One thing important to note is that wireframes are not to be taken literally as a layout. All too often designers feel locked in and perceive they could only color in the lines. This is not the case. The wireframe’s purpose is to convey all the components, the interaction design approach, and the relative importance of each factor. The graphic designer can now get creative and arrange a visual layout that reflects these factors.

Visual Design’s Role in Usability

Deciding which widgets to use to accomplish tasks, and what navigation design is best to get people to browse a website, is part logic and part common sense. The visual design treatment and layout of the sets of elements are what makes a site more or less user-friendly.

 
For example, compare the two forms in above. Form A shows a customer registration form that is tedious and disorganized. Form B on the other hand has the same form elements, but they’ve been arranged in such a way that makes the page not only more inviting but also easier to use.

Affordances: Making things suggestive of their functions

In his book “The Design of Everyday Things”, author Donald Norman points out that we intuitively know how to use devices such as door knobs simply by their shape, visual design, and location. Good design implies the function, and such visual clues which help us navigate our world as well as the world wide web are called “affordances”.

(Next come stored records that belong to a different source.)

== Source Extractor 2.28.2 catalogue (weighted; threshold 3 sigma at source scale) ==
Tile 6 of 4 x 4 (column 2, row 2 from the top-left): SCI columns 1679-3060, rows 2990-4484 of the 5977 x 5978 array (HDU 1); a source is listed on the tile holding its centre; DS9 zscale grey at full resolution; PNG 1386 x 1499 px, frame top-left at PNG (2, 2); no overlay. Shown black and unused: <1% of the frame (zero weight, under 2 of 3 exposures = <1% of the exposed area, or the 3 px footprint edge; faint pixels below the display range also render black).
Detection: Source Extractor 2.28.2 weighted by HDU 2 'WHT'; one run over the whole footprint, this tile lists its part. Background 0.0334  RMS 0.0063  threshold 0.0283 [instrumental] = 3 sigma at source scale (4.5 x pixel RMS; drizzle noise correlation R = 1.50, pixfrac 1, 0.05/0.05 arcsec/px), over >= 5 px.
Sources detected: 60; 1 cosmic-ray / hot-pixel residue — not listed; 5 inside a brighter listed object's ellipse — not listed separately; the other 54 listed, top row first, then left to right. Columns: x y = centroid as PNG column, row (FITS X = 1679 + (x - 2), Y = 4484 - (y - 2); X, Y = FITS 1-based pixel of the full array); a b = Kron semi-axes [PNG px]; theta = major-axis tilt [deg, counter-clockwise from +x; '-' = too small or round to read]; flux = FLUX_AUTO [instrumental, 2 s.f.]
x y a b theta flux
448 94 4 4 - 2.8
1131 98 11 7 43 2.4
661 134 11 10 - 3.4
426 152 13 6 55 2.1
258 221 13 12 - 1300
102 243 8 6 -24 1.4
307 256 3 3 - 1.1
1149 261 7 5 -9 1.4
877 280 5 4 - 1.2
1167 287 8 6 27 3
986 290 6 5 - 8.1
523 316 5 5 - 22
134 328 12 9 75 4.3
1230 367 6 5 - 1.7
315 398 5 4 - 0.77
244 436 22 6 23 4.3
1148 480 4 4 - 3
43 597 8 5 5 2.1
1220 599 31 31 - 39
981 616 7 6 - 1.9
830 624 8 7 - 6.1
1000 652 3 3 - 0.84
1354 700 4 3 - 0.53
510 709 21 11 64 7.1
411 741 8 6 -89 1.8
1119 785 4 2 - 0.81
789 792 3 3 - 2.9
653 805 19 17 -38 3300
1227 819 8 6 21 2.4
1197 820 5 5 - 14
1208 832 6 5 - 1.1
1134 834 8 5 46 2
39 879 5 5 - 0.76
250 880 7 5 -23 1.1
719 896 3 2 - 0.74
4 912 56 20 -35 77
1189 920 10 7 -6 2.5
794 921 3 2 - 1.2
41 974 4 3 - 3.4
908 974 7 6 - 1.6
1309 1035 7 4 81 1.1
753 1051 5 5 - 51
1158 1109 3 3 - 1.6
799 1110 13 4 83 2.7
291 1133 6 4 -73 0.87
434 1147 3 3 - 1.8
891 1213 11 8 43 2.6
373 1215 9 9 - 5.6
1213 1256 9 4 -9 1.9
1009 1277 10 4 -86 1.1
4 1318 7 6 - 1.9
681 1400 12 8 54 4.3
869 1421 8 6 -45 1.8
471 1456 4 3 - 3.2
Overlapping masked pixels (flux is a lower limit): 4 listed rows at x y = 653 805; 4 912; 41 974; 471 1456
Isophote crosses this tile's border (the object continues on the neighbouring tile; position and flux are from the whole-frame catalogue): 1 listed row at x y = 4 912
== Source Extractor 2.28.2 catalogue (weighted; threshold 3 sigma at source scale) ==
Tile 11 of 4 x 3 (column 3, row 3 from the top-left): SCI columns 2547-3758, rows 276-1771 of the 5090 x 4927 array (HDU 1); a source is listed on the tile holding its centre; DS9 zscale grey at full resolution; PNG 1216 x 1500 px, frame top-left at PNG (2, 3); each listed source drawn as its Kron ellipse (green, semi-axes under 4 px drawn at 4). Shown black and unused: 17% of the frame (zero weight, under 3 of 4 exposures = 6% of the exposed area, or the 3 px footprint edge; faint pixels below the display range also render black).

When designing user interfaces, it’s important to visually differentiate clickable from non-clickable items. Buttons, dials, and drop-down menus should have a visual treatment that informs people how to interact with them. Do they click, drag, or flick with their finger? Just as important, ensure that non- clickable items do not have a visually embellished treatment that makes people want to interact with them. Take a look at below. Can you guess which elements are interactive, and how would you interact with them?


Providing visual feedback

When users browse through sites, they like to have a sense of where they are in the scheme of things. Also, if they are working through tasks, they want to know how long before they will be done. To help answer these questions, your interface can provide “you are here” feedback as follows:

Highlight selected navigation

When a user selects a navigation choice, even if they selected something from a drop-down menu, it’s best to keep the main navigation choice highlighted to let them know what section they are in. The website shown in below makes it clear which of the sections you are in currently.


Progress trackers

Progress trackers, like the example shown in above, are a common feature that many sites use to give visual feedback of where a user is in a linear process such as ordering a product or signing up for a service. They look very similar to “breadcrumb navigation”, such as the example in below, but are different in two key ways:
• Non-interactive. For one, progress trackers are not interactive. You cannot click on them and go elsewhere like you can on breadcrumbs; they are simply a visual feedback device.
• They display the whole process. Secondly, progress trackers display the whole linear process from start to finish and highlight which step you are on. A breadcrumb navigation scheme is like a trail, it ends with the current page you are on and shows the pages that preceded it. 


Consistency

When users first come to a site, they look around to get oriented. Hopefully, they quickly absorb your visual and navigation strategy and proceed to find what they have come for.

After initially investing in figuring out the interface, they don’t want to waste time orienting again. The interface should have become “transparent”, and they can focus on the content.

The best way to make an interface transparent to the user is to be consistent. Once you establish your visual language for clickable and non-clickable elements and decide on the location for your interactive ones, don’t change it. Keep it consistently in the same vicinity, from the home page to the deepest subpage.